● Perintah A
Tolong salin dengan persis bagian dari kisah Perang Ahzab yang dibuka dengan kata-kata berisi "Hudzaifah menyadari bahwa" dan ditutup dengan "dan kami taat.".
● Perintah B
Jawablah pertanyaan berikut berdasarkan kisah Perang Ahzab.
(i) Bagaimana keadaan udara pada malam itu?
(ii) Apa yang dijanjikan Nabi ketika mengulangi tawarannya?
(iii) Apa arti ucapan "sami'na wa atha'na"?

Sepenggal kisah di malam Perang Ahzab bisa menjadi pelajaran berharga bagi kita. Saat itu udara sangat dingin menusuk tulang, kelaparan mendera, dan musuh mengancam kaum muslimin. Ketika itu Nabi shallallahu alaihi wasallam memberikan tawaran kepada para sahabat,

“Adakah seseorang yang mau berangkat untuk melihat apa yang dilakukan musuh lalu melaporkan kepada kita?” Nabi mempersyaratkan ia kembali dan Allah akan memasukkannya ke dalam jannah. Namun tak satupun berdiri karena memang beratnya kondisi mereka ketika itu. Nabi shallallahu alaihi wasallam mengulangi tawarannya dan menjanjikan bagi yang bersedia menjalankan tugas itu maka akan menjadi teman dekatnya di jannah. Pun tidak ada yang berdiri menyambut tawaran. Ketika tak ada satupun yang berdiri, maka Nabi shallallahu alaihi wasallam bersabda,

يَاحُذَيْفَةُ، فَاذْهَبْ فَادْخُلْ فِي الْقَوْمِ فَانْظُرْ مَايَفْعَلُونَ وَلاَتُحْدِثَنَّ شَيْئًاحَتَّى تَأْتِيَنَا

‘Hai Hudzaifah, pergilah menyusup ke tengah-tengah mereka dan lihat apa yang mereka lakukan. Jangan kau bertindak apapun sampai engkau menemuiku.” (HR Ahmad)

Hudzaifah menyadari bahwa ini bukan lagi tawaran, melainkan perintah yang tidak ada alasan untuk membantah. Maka beliau pun berangkat meski dalam kondisi berat. Karena tidak ada jawaban lain bagi seorang mukmin ketika mendapat perintah dari Allah dan Rasul-Nya melainkan ucapan, “sami’na wa atha’na”, kami mendengar dan kami taat.

● Baris Data

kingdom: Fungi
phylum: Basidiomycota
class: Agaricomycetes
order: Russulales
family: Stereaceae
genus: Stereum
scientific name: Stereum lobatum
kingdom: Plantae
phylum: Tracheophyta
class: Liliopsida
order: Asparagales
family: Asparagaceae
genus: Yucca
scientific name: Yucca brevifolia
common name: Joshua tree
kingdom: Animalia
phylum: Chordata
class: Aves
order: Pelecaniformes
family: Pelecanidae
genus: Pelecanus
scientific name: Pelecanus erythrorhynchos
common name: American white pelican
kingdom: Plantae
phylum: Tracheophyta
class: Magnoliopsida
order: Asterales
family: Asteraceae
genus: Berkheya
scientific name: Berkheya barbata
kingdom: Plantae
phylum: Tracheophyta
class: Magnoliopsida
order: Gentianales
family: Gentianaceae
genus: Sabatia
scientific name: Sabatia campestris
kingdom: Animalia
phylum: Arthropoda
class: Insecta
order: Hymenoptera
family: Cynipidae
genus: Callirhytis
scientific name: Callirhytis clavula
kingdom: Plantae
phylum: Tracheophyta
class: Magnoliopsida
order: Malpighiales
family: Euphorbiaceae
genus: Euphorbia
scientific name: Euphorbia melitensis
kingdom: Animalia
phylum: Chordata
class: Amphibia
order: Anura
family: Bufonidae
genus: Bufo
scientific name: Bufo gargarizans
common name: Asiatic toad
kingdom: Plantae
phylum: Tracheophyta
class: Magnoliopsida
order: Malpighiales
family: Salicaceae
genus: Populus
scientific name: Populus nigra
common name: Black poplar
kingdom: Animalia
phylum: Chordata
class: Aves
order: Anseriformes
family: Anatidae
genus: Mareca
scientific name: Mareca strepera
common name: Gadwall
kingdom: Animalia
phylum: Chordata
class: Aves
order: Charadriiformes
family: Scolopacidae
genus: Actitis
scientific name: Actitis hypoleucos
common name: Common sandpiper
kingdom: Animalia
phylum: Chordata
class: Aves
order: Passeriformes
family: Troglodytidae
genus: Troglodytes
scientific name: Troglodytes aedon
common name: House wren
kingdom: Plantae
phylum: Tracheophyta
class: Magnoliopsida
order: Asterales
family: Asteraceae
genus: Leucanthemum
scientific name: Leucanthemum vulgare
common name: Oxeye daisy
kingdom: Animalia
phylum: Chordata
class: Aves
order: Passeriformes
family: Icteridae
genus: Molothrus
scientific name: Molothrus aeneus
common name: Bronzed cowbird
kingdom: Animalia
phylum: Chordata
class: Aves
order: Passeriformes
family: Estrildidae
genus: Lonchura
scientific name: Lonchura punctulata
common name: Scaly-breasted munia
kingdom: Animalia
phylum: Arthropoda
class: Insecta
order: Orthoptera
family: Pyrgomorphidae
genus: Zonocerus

● Hasil Benar A
Hudzaifah menyadari bahwa ini bukan lagi tawaran, melainkan perintah yang tidak ada alasan untuk membantah. Maka beliau pun berangkat meski dalam kondisi berat. Karena tidak ada jawaban lain bagi seorang mukmin ketika mendapat perintah dari Allah dan Rasul-Nya melainkan ucapan, “sami’na wa atha’na”, kami mendengar dan kami taat.

● Hasil Benar B
(i) Udara sangat dingin menusuk tulang.
(ii) Orang yang bersedia menjalankan tugas itu akan menjadi teman dekat Nabi di jannah.
(iii) Kami mendengar dan kami taat.